Wednesday, September 07, 2011

24 hours of Le Mans – 27 August 2011

The morning was a total contrast to the day before, with brilliant sunshine. Our route to Le Mans went straight through the centre of the Loire Valley. We have visited here previously, but it is such a beautiful area, it was a pleasure to have a second visit. We decided to visit the gardens of Villandry again, as these were the highlight of our previous visit.
The gardens are laid out in a similar to the monk's gardens around their abbeys. All the vegetables are grown inside neatly ordered box hedges. Standard rose bushes around the gardens represent the monks at work. In front of the chateaux is a more formal box hedge garden, where each geometrical pattern tells a story – about love.
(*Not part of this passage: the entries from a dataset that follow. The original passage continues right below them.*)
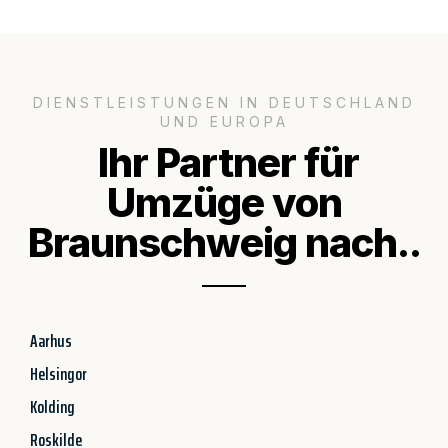
DIENSTLEISTUNGEN IN DEUTSCHLAND
UND EUROPA
Ihr Partner für
Umzüge von
Braunschweig nach..
Aarhus
Helsingor
Kolding
Roskilde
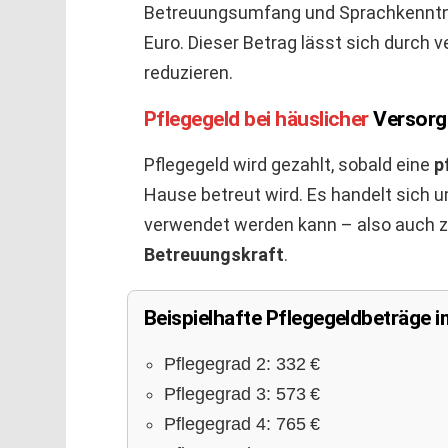
Betreuungsumfang und Sprachkenntni
Euro. Dieser Betrag lässt sich durch 
reduzieren.
Pflegegeld bei häuslicher
Versorg
Pflegegeld wird gezahlt, sobald eine
p
Hause betreut wird. Es handelt sich um
verwendet werden kann – also auch z
Betreuungskraft
.
Beispielhafte Pflegegeldbeträge 
Pflegegrad 2: 332 €
Pflegegrad 3: 573 €
Pflegegrad 4: 765 €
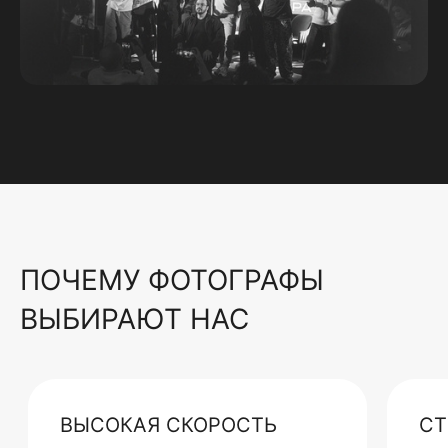
ПОЧЕМУ ФОТОГРАФЫ
ВЫБИРАЮТ НАС
ВЫСОКАЯ СКОРОСТЬ
СТ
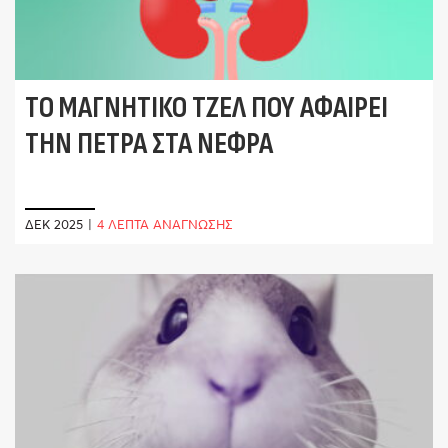
ΤΟ ΜΑΓΝΗΤΙΚΌ ΤΖΕΛ ΠΟΥ ΑΦΑΙΡΕΊ
ΤΗΝ ΠΈΤΡΑ ΣΤΑ ΝΕΦΡΆ
ΔΕΚ 2025
|
4 ΛΕΠΤΑ ΑΝΑΓΝΩΣΗΣ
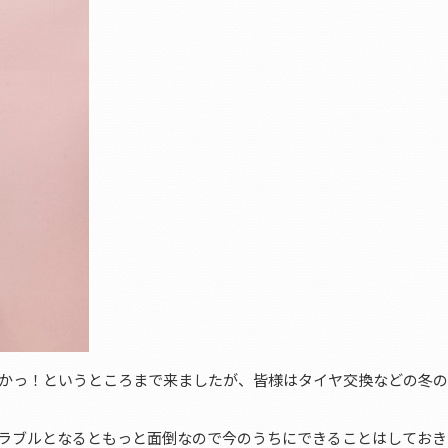
かっ！というところまで来ましたが、皆様はタイヤ交換などの冬
ラブルとなるともっと面倒なので今のうちにできることはしておき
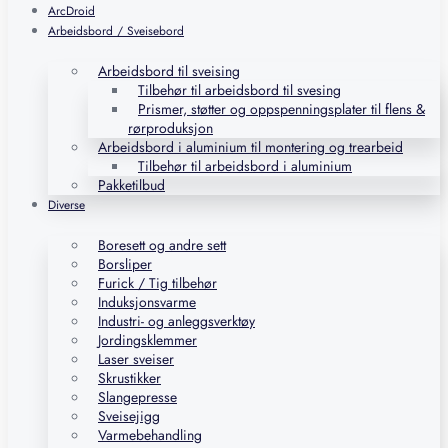
ArcDroid
Arbeidsbord / Sveisebord
Arbeidsbord til sveising
Tilbehør til arbeidsbord til svesing
Prismer, støtter og oppspenningsplater til flens &
rørproduksjon
Arbeidsbord i aluminium til montering og trearbeid
Tilbehør til arbeidsbord i aluminium
Pakketilbud
Diverse
Boresett og andre sett
Borsliper
Furick / Tig tilbehør
Induksjonsvarme
Industri- og anleggsverktøy
Jordingsklemmer
Laser sveiser
Skrustikker
Slangepresse
Sveisejigg
Varmebehandling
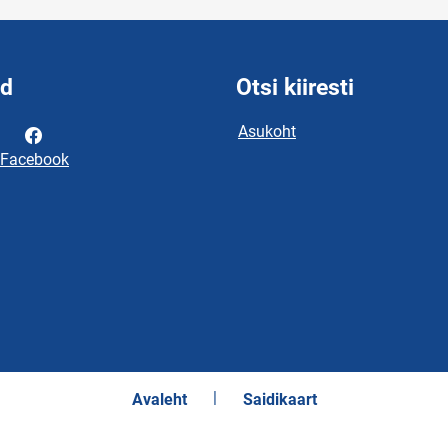
id
Otsi kiiresti
Asukoht
Facebook
Avaleht
Saidikaart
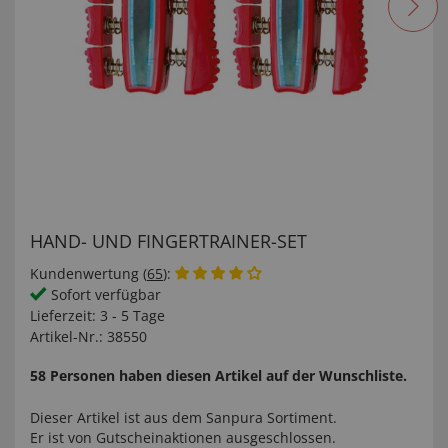
HAND- UND FINGERTRAINER-SET
Kundenwertung (
65
):
Sofort verfügbar
Lieferzeit:
3 - 5 Tage
Artikel-Nr.:
38550
58 Personen haben diesen Artikel auf der Wunschliste.
Dieser Artikel ist aus dem
Sanpura
Sortiment.
Er ist von Gutscheinaktionen ausgeschlossen.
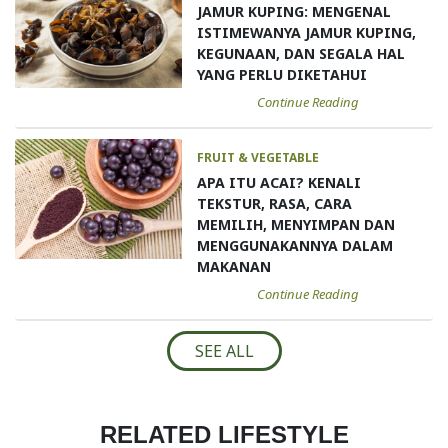
JAMUR KUPING: MENGENAL
ISTIMEWANYA JAMUR KUPING,
KEGUNAAN, DAN SEGALA HAL
YANG PERLU DIKETAHUI
Continue Reading
FRUIT & VEGETABLE
APA ITU ACAI? KENALI
TEKSTUR, RASA, CARA
MEMILIH, MENYIMPAN DAN
MENGGUNAKANNYA DALAM
MAKANAN
Continue Reading
SEE ALL
RELATED LIFESTYLE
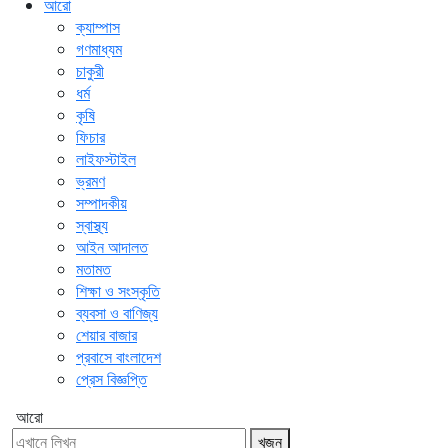
আরো
ক্যাম্পাস
গণমাধ্যম
চাকুরী
ধর্ম
কৃষি
ফিচার
লাইফস্টাইল
ভ্রমণ
সম্পাদকীয়
স্বাস্থ্য
আইন আদালত
মতামত
শিক্ষা ও সংস্কৃতি
ব্যবসা ও বাণিজ্য
শেয়ার বাজার
প্রবাসে বাংলাদেশ
প্রেস বিজ্ঞপ্তি
আরো
খুজুন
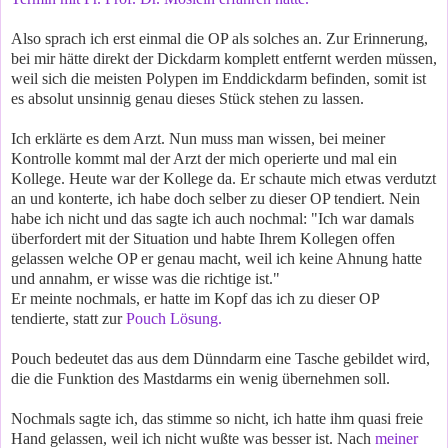
Also sprach ich erst einmal die OP als solches an. Zur Erinnerung,
bei mir hätte direkt der Dickdarm komplett entfernt werden müssen,
weil sich die meisten Polypen im Enddickdarm befinden, somit ist
es absolut unsinnig genau dieses Stück stehen zu lassen.
Ich erklärte es dem Arzt. Nun muss man wissen, bei meiner
Kontrolle kommt mal der Arzt der mich operierte und mal ein
Kollege. Heute war der Kollege da. Er schaute mich etwas verdutzt
an und konterte, ich habe doch selber zu dieser OP tendiert. Nein
habe ich nicht und das sagte ich auch nochmal: "Ich war damals
überfordert mit der Situation und habte Ihrem Kollegen offen
gelassen welche OP er genau macht, weil ich keine Ahnung hatte
und annahm, er wisse was die richtige ist."
Er meinte nochmals, er hatte im Kopf das ich zu dieser OP
tendierte, statt zur
Pouch Lösung.
Pouch bedeutet das aus dem Dünndarm eine Tasche gebildet wird,
die die Funktion des Mastdarms ein wenig übernehmen soll.
Nochmals sagte ich, das stimme so nicht, ich hatte ihm quasi freie
Hand gelassen, weil ich nicht wußte was besser ist. Nach
meiner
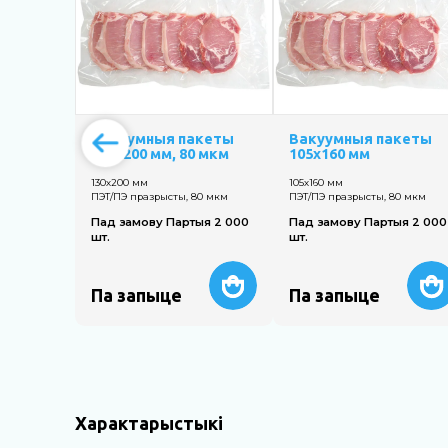
Вакуумныя пакеты
Вакуумныя пакеты
130х200 мм, 80 мкм
105х160 мм
130х200 мм
105х160 мм
ПЭТ/ПЭ празрысты, 80 мкм
ПЭТ/ПЭ празрысты, 80 мкм
Пад замову Партыя 2 000
Пад замову Партыя 2 000
шт.
шт.
Па запыце
Па запыце
Характарыстыкі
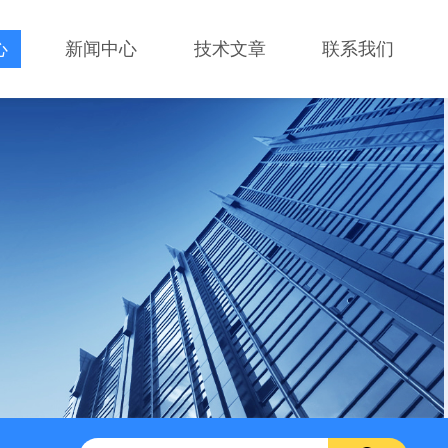
心
新闻中心
技术文章
联系我们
The grounds are extensive with more formal gardens behind, viewing platforms and a new gardens since we were last there – a sun garden full of gold, orange and yellow flowers; and a cloud garden with blue and silver flowers.

We passed a few more chateaux on our way north, before arriving at Le Mans. Murray was keen to visit the town, because of it's racing fame, but the town itself is also well worth a visit. The approach to the old town was past part of the original Roman city walls, said to be the best left in France, we were certainly impressed.
The Tourist Office staff were most helpful and gave us a map of the town, information on the 'Le Mans 24 Hour Race Circuit' and nearest camp site, 5k out of town. After admiring the old town, Cite Plantagenet, we found the campground and put up the wet shell of our tent. Unfortunately there was no food at the local village, so back to town we went.
This time, a poster on a large tower caught our eye, clearly they had buildings illuminated at night. The Tourist Office was still open, and told us it started at 9.30pm and lasted two hours. We had not paid the €20 deposit for a barrier pass at the campground, as we had expected to be home well before then, as we still had to finish setting up camp.
So while Christine researched the restaurant menus and made a selection, Murray went back to get a barrier pass. The office was most unhelpful and refused him one, saying the gate was locked at 10pm and a key did not allow entry. He tried to explain about the illuminations, but they couldn't/wouldn't understand.

Murray retuned empty handed and we set off for dinner, with the curfew time of 10pm to work to. By having time to research, we were able to avoid the obvious tourist traps, and found a small restaurant tucked away, with a good looking menu and much more reasonably priced than the tourist traps. It turned out to be another gourmet highlight. We explained our time constraint to the waiter, and he was extremely helpful in making sure we left in time. Our car was parked in front of the cathedral, so we were able to watch 5 minutes of illuminations there, before heading back to the camp ground.

As is always the way, when under pressure, we missed a turning, found the alternative road had a 'route barree' sign, then took a long way round that and got back about two minutes to ten. With the car in front of the barrier arm, there was no movement of the barrier, the office was closed, so no help there, a barrier card was clearly required for access.
We needed the car beside the tent to pump up the air-bed, so took the only option we had – manually, the barrier would lift up about 100mm, this was enough for our low sports car to sneak underneath! There are times when a lack of French can prove a problem! We discovered that at 10 pm, actual metal gates closed across the driveway, effectively locking the drive to all, including card-holders. But why she refused to sell a card, when she was about to close the office at 7.30pm, and Murray was obviously going out, is a mystery!